Getting the definitions and intentions of the FDA straight will be one of the priorities for the agency, Gottlieb noted during an address to the National Academy of Sciences in September.
"The fact is there's often no single truth standard when it comes to the evidence used to support medical decisions. Clinical choices are made all the time, based on a mosaic of information of various precision and certainty. That continuum includes real world evidence, as well as the facts gleaned from rigorous and carefully fashioned trials ... and a lot of evidence constructs in between," he said.
He added that randomized, placebo-controlled clinical trials are still the gold standard for data collection to the FDA.
Collection of data is one of the biggest challenges facing the adoption of RWE into the regulatory framework. More often than not, for example, the codes and diagnoses physicians use in electronic medical records don't reflect the true problem with the patient. Instead, they may be aimed to get maximum reimbursement from payers and the more accurate information may be kept in other notes or records.
"Ideally, we'd like to have a system where providers have the right incentives to enter clinically relevant information into EMRs at the point of care," added Gottlieb.
But don't expect RWE to become the norm. Gottlieb and the FDA are moving toward a model where data collected in the real-world setting would enhance, but not replace, randomized clinical trials.
Moving quicker on medical devices
While the agency might be a little behind on implementing these policies for drugs, it has been moving more quickly for medical devices. The FDA committed to adding 15 full-time employees during the Medical Device User Fee negotiations in 2016 to be dedicated to developing and implementing a RWE framework in the medical device realm and in July 2016 released draft guidance for the medical device manufacturers.
"The Centers tend to operate pretty independently, but if one adopts something and it works, usually the others will look at that too," said Gunawardhana of the various branches of the FDA.
Eight medical devices and six technologies have won new indications based on RWE since the guidance was put in place, Gottlieb noted in that September speech.
"In these cases, we're using robust evidence that was generated in less time and at a lower cost than in the past, in some cases saving one to two years of development time.
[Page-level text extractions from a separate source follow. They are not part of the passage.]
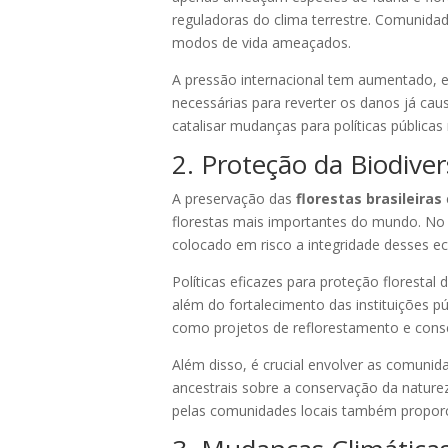
reguladoras do clima terrestre. Comunida
modos de vida ameaçados.
A pressão internacional tem aumentado, exi
necessárias para reverter os danos já ca
catalisar mudanças para políticas públicas 
2. Proteção da Biodiver
A preservação das
florestas brasileiras
florestas mais importantes do mundo. No 
colocado em risco a integridade desses e
Políticas eficazes para proteção floresta
além do fortalecimento das instituições p
como projetos de reflorestamento e conse
Além disso, é crucial envolver as comuni
ancestrais sobre a conservação da natureza
pelas comunidades locais também propor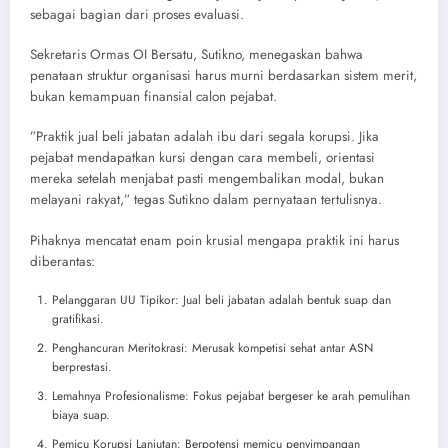
sebagai bagian dari proses evaluasi.
​Sekretaris Ormas OI Bersatu, Sutikno, menegaskan bahwa
penataan struktur organisasi harus murni berdasarkan sistem merit,
bukan kemampuan finansial calon pejabat.
​”Praktik jual beli jabatan adalah ibu dari segala korupsi. Jika
pejabat mendapatkan kursi dengan cara membeli, orientasi
mereka setelah menjabat pasti mengembalikan modal, bukan
melayani rakyat,” tegas Sutikno dalam pernyataan tertulisnya.
​Pihaknya mencatat enam poin krusial mengapa praktik ini harus
diberantas:
​Pelanggaran UU Tipikor: Jual beli jabatan adalah bentuk suap dan
gratifikasi.
Penghancuran Meritokrasi: Merusak kompetisi sehat antar ASN
berprestasi.
Lemahnya Profesionalisme: Fokus pejabat bergeser ke arah pemulihan
biaya suap.
Pemicu Korupsi Lanjutan: Berpotensi memicu penyimpangan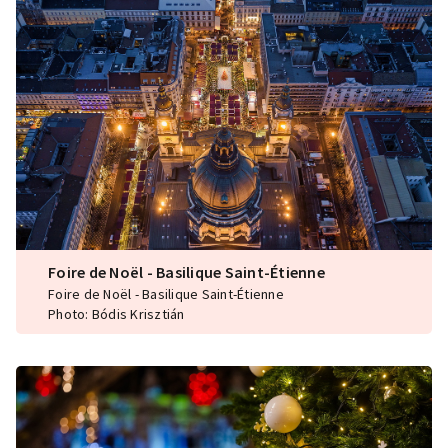
Foire de Noël - Basilique Saint-Étienne
Foire de Noël - Basilique Saint-Étienne
Photo: Bódis Krisztián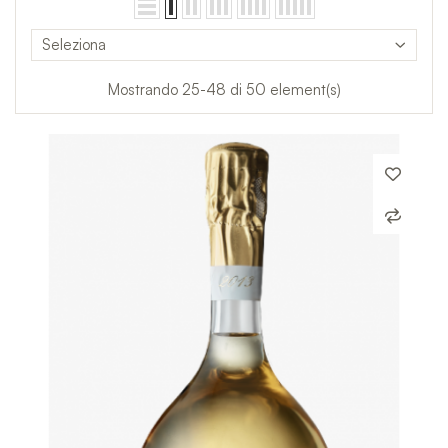
Seleziona
Mostrando 25-48 di 50 element(s)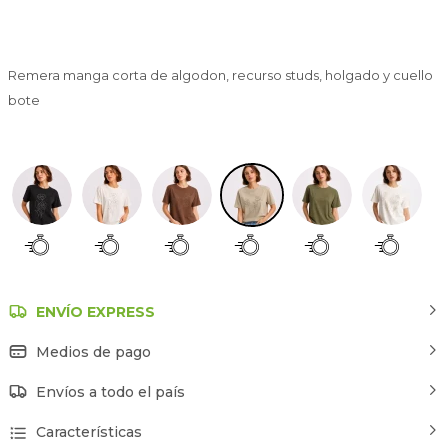
Remera manga corta de algodon, recurso studs, holgado y cuello
bote
Estampado 4
ENVÍO EXPRESS
Medios de pago
Envíos a todo el país
Características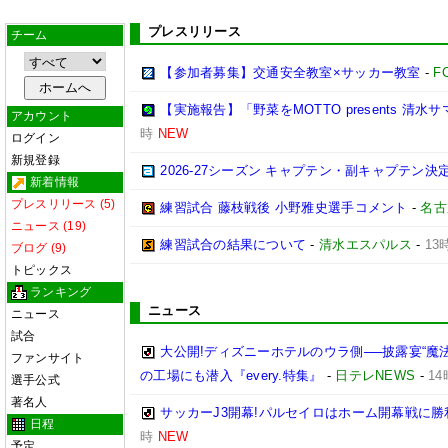
プレスリリース
チーム
【参加者募集】交通安全教室×サッカー教室
-
F
【実施報告】「野菜をMOTTO presents 清水
アカウント
時
NEW
ログイン
新規登録
2026-27シーズン キャプテン・副キャプテン
新着情報
プレスリリース (5)
練習試合 藤枝戦後 小野雅史選手コメント
-
名古
ニュース (19)
練習試合の結果について
-
清水エスパルス
-
13
ブログ (9)
トピックス
ランキング
ニュース
ニュース
試合
大公開!ディズニーホテルのウラ側──披露宴“魔
ファンサイト
の工場にも潜入『every.特集』
-
日テレNEWS
-
14
選手公式
著名人
サッカーJ3開幕!パルセイロはホーム開幕戦に勝
日程
時
NEW
予定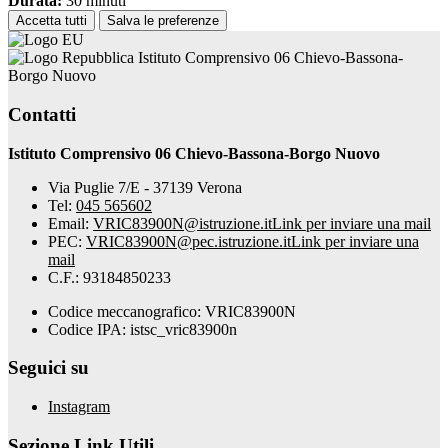
Durata:
30 minuti
Accetta tutti
Salva le preferenze
Istituto Comprensivo 06 Chievo-Bassona-
Borgo Nuovo
Contatti
Istituto Comprensivo 06 Chievo-Bassona-Borgo Nuovo
Via Puglie 7/E - 37139 Verona
Tel:
045 565602
Email:
VRIC83900N@istruzione.it
Link per inviare una mail
PEC:
VRIC83900N@pec.istruzione.it
Link per inviare una
mail
C.F.: 93184850233
Codice meccanografico: VRIC83900N
Codice IPA: istsc_vric83900n
Seguici su
Instagram
Sezione Link Utili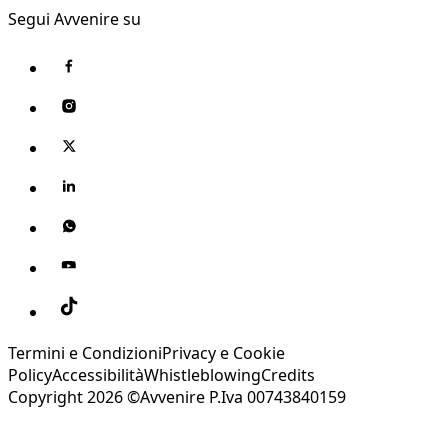
Segui Avvenire su
Termini e Condizioni
Privacy e Cookie
Policy
Accessibilità
Whistleblowing
Credits
Copyright 2026 ©Avvenire P.Iva 00743840159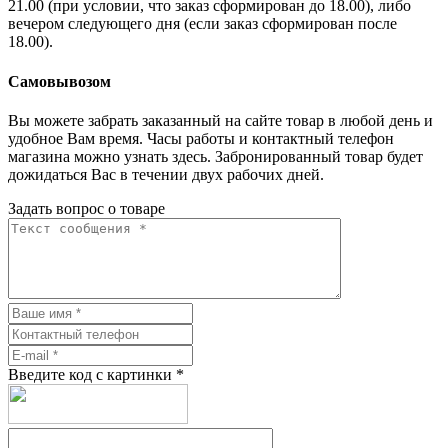
21.00 (при условии, что заказ сформирован до 18.00), либо
вечером следующего дня (если заказ сформирован после
18.00).
Самовывозом
Вы можете забрать заказанный на сайте товар в любой день и
удобное Вам время. Часы работы и контактный телефон
магазина можно узнать здесь. Забронированный товар будет
дожидаться Вас в течении двух рабочих дней.
Задать вопрос о товаре
Введите код с картинки
*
Increasingly, medical device makers are also meeting their post-market study requirements by leveraging real world data sources," the Commissioner said.
Yet, the agency has made clear that the guidance for medical devices is not directly translatable to drugs and biologics. That's largely because medical devices are usually evolutionary products that tend to be based on earlier versions of the same product, whereas drugs can have completely new mechanisms.
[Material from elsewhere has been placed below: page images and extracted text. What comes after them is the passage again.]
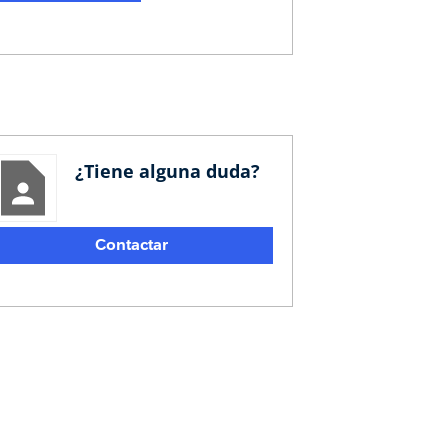
¿Tiene alguna duda?
Contactar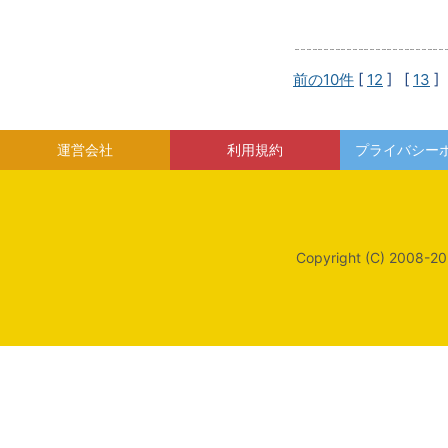
前の10件
[
12
] [
13
]
運営会社
利用規約
プライバシー
Copyright (C) 2008-20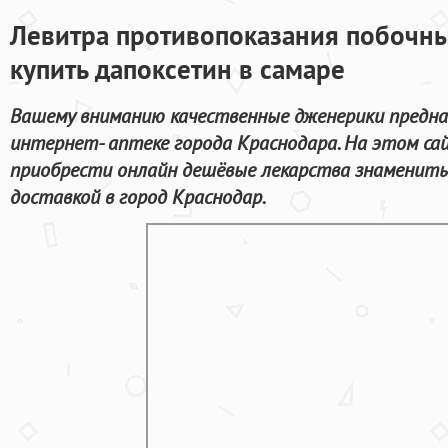
Левитра противопоказания побочн
купить дапоксетин в самаре
Вашему вниманию качественные дженерики предна
интернет- аптеке города Краснодара. На этом с
приобрести онлайн дешёвые лекарства знаменит
доставкой в город Краснодар.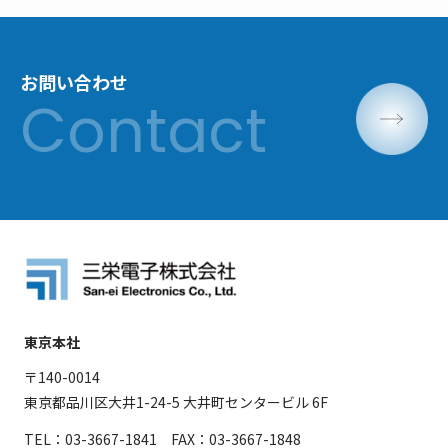
お問い合わせ
東京本社
〒140-0014
東京都品川区大井1-24-5 大井町センタービル 6F
TEL：03-3667-1841 FAX：03-3667-1848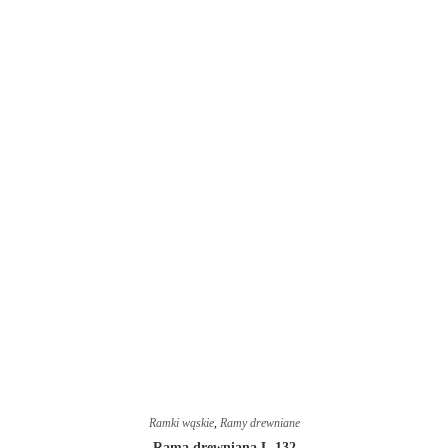
Ramki wąskie
,
Ramy drewniane
Rama drewniana L-132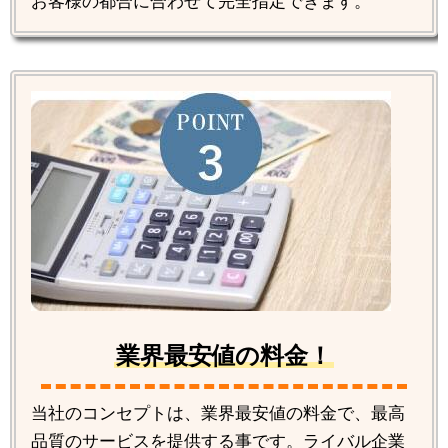
お客様の都合に合わせて完全指定できます。
業界最安値の料金！
当社のコンセプトは、業界最安値の料金で、最高
品質のサービスを提供する事です。ライバル企業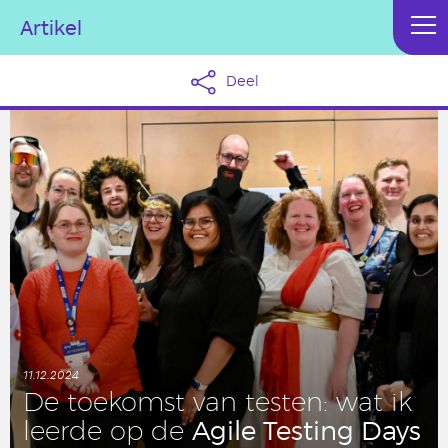
Artikel
Deel
11.12.2024
De toe­komst van testen: wat ik
Agile Testing Days
leerde op de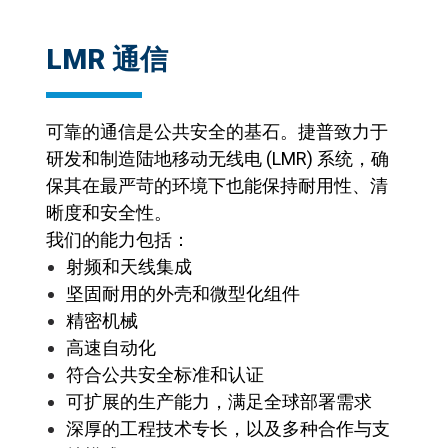
LMR 通信
可靠的通信是公共安全的基石。捷普致力于
研发和制造陆地移动无线电 (LMR) 系统，确
保其在最严苛的环境下也能保持耐用性、清
晰度和安全性。
我们的能力包括：
射频和天线集成
坚固耐用的外壳和微型化组件
精密机械
高速自动化
符合公共安全标准和认证
可扩展的生产能力，满足全球部署需求
深厚的工程技术专长，以及多种合作与支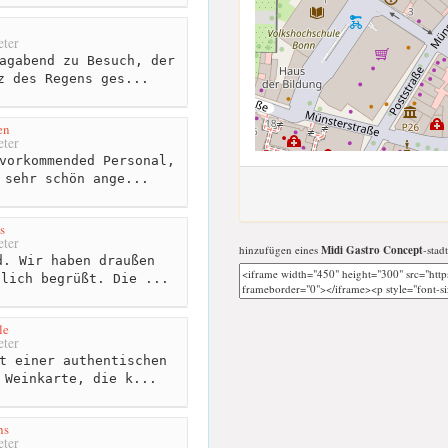
ter
agabend zu Besuch, der
z des Regens ges...
en
ter
vorkommended Personal,
 sehr schön ange...
s
ter
hinzufügen eines
Midi Gastro Concept
-stad
. Wir haben draußen
dlich begrüßt. Die ...
le
ter
t einer authentischen
 Weinkarte, die k...
hs
ter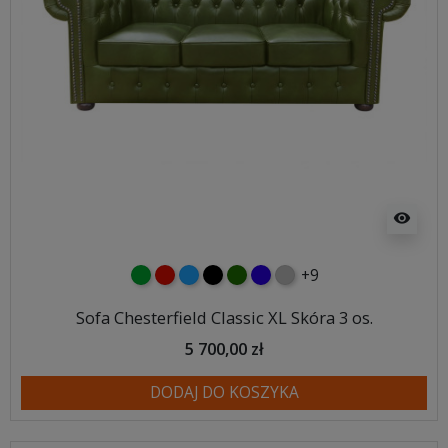
visibility
+9
zielony
czerwony
niebieski
czarny
butelkowa zieleń
ciemno niebieski
szary
Sofa Chesterfield Classic XL Skóra 3 os.
5 700,00 zł
DODAJ DO KOSZYKA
Expect the industry to follow the FDA's moves on this closely.
A chronic problem for the industry has been the need for two sets of data — the data the agency uses to approve a drug, and the data needed by payers to provide reimbursement for a product. Having a regulator that is more open to all types of patient data could help speed drugs through the regulatory system, reduce development costs and better align the FDA with payers.